Ebenfalls durch die Decke gegangen ist gemäss UNHCR die Zahl der Flüchtlinge, die von der libyschen Marine aufgefischt und nach Libyen zurückgebracht werden. Auch diese Entwicklung wird von Europa und Kanzler Kurz ganz offiziell gewollt. Libyen wird heute zum Ausbau seiner Marine von Italien grosszügig unterstützt. Auch hier ist der Uno-Bericht instruktiv.

64 Prozent der von der Uno befragten Flüchtlinge aus Libyen berichten von physischer Misshandlung, Folter und Gewalt. 7 Prozent der Frauen rapportierten Vergewaltigungen, das UNHCR hält jedoch fest, es könne mit Sicherheit davon ausgegangen werden, dass in diesem Bereich das «Underreporting» massiv sei. 19 Prozent der Migranten aus Libyen sind Kinder, die Mehrheit unbegleitet.

So viel zur Humanität von Kanzler Kurz. Sie definiert heute die offizielle Position der EU, die offizielle Position der Bundesrepublik Deutschland. Sie ist die aktuelle Realität der sogenannten Willkommenskultur.

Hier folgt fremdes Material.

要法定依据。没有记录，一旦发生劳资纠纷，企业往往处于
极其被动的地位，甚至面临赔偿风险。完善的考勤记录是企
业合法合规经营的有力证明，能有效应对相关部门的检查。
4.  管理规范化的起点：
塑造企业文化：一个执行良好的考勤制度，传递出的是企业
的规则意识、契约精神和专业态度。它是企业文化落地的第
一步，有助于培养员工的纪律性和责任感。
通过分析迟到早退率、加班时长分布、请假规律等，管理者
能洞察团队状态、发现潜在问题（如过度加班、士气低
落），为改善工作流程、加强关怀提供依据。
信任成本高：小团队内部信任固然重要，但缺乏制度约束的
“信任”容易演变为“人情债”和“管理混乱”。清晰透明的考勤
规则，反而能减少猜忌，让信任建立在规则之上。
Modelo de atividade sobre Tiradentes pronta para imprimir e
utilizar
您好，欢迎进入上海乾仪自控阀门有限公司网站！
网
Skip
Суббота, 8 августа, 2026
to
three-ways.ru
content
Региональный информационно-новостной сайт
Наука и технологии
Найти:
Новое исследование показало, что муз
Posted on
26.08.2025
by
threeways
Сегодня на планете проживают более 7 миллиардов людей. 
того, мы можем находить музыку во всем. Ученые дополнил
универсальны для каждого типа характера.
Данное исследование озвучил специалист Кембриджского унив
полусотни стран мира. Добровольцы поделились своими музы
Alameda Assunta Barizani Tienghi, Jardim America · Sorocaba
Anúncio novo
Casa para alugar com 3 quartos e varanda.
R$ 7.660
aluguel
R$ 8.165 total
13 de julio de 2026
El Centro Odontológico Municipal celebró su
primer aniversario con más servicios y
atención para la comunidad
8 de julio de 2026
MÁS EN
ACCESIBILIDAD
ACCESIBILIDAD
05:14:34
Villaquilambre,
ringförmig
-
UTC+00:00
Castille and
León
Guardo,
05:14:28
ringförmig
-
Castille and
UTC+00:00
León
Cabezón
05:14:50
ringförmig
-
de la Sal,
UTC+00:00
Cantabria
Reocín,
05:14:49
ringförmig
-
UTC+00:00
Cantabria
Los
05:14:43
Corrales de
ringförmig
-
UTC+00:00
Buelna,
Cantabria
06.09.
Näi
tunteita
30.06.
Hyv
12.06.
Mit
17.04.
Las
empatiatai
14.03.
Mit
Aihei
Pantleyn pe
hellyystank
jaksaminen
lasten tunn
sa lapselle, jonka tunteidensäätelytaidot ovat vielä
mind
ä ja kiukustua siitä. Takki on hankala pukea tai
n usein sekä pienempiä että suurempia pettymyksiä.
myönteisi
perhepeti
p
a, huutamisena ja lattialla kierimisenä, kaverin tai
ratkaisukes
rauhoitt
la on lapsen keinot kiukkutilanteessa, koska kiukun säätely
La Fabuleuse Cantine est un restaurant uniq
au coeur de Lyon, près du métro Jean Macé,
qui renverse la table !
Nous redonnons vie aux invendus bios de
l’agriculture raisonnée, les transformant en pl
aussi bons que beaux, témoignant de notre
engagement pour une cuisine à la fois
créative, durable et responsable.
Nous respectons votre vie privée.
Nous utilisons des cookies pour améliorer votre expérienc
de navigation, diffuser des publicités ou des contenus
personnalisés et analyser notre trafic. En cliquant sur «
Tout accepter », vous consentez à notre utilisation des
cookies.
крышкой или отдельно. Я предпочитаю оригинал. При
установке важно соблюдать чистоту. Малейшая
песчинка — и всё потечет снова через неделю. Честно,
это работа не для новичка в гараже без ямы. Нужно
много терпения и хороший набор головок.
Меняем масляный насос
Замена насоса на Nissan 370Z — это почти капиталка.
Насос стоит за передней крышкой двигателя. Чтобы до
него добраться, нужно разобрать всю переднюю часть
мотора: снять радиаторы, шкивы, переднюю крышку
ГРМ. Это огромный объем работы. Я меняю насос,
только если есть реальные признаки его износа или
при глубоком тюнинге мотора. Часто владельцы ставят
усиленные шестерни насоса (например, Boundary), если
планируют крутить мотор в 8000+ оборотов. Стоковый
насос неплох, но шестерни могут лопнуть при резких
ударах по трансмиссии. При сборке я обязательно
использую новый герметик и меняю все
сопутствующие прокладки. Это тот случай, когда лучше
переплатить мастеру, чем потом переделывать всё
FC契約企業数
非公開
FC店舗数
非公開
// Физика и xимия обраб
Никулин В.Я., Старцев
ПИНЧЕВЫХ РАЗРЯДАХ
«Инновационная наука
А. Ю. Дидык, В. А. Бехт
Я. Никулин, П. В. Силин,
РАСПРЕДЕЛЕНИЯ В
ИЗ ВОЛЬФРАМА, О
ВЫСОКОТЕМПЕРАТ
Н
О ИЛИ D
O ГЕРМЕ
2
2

Aber für Fakten ist jetzt keine Zeit: Gerettet werden müssen nicht ertrinkende Migranten, sondern die «normalen Bürger». Bedroht wird die Demokratie nicht von der AfD, sondern vom totalitären Meinungsterror. Die systemische Bedrohung heisst Merkel und nicht Salvini. Und eine Schweizer Zeitung, die einst ein Qualitätsblatt war, erkennt am offenbar apokalyptischen Niedergang in Europas Mitte die Vorboten des neuen Reiches: die Erlösung des deutschen Volkes.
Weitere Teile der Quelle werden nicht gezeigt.